Auteur: Paolo Cognetti
Editeur: Le Livre de Poche – 2018 (288 pages)
Prix Strega Jeunesse 2017 – Prix Médicis étranger 2017
Lu en avril 2019
Mon avis: Les huit montagnes, c’est l’histoire d’une amitié indéfectible entre deux gamins devenus adultes à l’ombre de figures paternelles troublées. Pietro est un petit gars de la ville, que ses parents emmènent chaque année de Milan au petit village de Grana, dans les montagnes du Val d’Aoste. Bruno, son futur alter-ego alpestre, est un rude montagnard en devenir, dans ce coin perdu négligé par les touristes. D’été en été, au fil des échappées dans les alpages, le long du torrent ou sur les sommets environnants, les garçons fraternisent, un lien profond se tisse entre eux, fait de peu de mots. Ils ont en commun de vivre une relation compliquée avec leurs pères respectifs, qui leur ont pourtant chacun transmis leur amour de la montagne, de cet univers rude et sauvage, à la fois hostile et réconfortant. A l’âge adulte, les chemins des deux amis se séparent. Ou plutôt, celui de Pietro s’écarte de celui de Bruno, jusqu’au bout inamovible comme un roc, autant que sa montagne à laquelle il reste enraciné par le cœur. Pietro mettra vingt ans à y revenir, et contre toute attente « grâce » à son père. Grana redevient son port d’attache dans son errance et sa quête de soi, parce qu’il ne peut s’empêcher de partir et repartir dans l’Himalaya, à la recherche d’autres montagnes authentiques et encore vierges de tourisme de masse.
Que dire encore après 169 critiques sur Babelio ? Ce que j’ai ressenti à la lecture de ce livre me rappelle ce que j’éprouve quand je vais en montagne. Beauté, force, grandeur et puissance de la Nature, qui se débrouille parfaitement sans l’humain. Lequel devrait faire preuve d’humilité devant ces chefs-d’œuvre de pierre au lieu de les défigurer en y aménageant des pistes de ski. Mais je m’égare. Bref, ce texte est lui aussi magnifique, grandiose et sobre, avec ses deux personnages principaux tellement attachants, l’un si sûr de son destin, entêté même, intègre, solide, l’autre moins assuré mais d’une loyauté à toute épreuve.
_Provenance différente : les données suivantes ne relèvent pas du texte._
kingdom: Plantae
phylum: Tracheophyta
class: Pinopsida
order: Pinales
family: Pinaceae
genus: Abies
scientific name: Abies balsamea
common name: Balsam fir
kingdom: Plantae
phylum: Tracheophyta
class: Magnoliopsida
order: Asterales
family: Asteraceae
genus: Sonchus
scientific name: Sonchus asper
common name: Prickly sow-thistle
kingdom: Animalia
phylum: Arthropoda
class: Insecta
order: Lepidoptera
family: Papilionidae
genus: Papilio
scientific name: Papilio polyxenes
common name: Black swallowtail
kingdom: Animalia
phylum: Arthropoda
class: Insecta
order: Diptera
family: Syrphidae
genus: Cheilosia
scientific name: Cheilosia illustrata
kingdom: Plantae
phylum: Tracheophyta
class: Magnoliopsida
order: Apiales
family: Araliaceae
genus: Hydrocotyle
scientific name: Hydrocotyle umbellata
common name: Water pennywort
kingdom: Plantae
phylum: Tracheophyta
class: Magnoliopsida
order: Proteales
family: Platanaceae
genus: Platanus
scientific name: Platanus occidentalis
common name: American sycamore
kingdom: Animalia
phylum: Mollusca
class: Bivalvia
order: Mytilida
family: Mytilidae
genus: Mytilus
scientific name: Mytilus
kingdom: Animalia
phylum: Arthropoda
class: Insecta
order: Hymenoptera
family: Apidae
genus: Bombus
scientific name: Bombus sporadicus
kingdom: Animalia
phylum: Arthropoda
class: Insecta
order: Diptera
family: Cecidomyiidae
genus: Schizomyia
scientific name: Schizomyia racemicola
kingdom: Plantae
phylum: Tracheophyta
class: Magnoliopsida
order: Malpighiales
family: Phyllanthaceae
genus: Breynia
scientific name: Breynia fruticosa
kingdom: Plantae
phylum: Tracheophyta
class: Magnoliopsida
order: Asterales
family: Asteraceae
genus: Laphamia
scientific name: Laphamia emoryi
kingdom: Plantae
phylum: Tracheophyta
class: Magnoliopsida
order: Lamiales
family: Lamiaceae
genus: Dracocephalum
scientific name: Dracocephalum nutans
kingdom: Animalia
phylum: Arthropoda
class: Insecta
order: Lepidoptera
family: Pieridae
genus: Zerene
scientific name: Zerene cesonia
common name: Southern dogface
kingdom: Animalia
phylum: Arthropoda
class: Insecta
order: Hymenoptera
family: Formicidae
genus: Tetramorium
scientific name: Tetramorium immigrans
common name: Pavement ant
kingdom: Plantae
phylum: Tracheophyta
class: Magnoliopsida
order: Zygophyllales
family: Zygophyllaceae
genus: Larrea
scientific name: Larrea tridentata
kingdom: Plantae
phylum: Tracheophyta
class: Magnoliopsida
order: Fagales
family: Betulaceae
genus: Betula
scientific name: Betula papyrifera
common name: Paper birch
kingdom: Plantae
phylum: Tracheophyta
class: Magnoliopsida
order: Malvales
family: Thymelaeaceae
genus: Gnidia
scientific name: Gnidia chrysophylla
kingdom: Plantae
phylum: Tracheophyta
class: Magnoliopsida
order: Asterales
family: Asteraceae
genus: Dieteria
Mention spéciale aux mères des deux garçons, héroïnes ordinaires dont la présence discrète est tout sauf accessoire. Dans cet hymne à l’amitié, la montagne est bien plus qu’un décor, elle est une raison de vivre, un espoir, un refuge, et le réceptacle d’histoires familiales tristes et de solitudes infinies. Nostalgie, pureté, beauté, ce sont les mots qui pour moi ressortent de cette lecture inspirée (une fois de plus :-)) par Bookycooky.
Présentation par l’éditeur:
Pietro est un enfant de la ville. L’été de ses onze ans, ses parents louent une maison à Grana, au cœur du val d’Aoste. Là-bas, il se lie d’amitié avec Bruno, un vacher de son âge. Tous deux parcourent inlassablement les alpages, forêts et chemins escarpés. Dans cette nature sauvage, le garçon découvre également une autre facette de son père qui, d’habitude taciturne et colérique, devient attentionné et se révèle un montagnard passionné.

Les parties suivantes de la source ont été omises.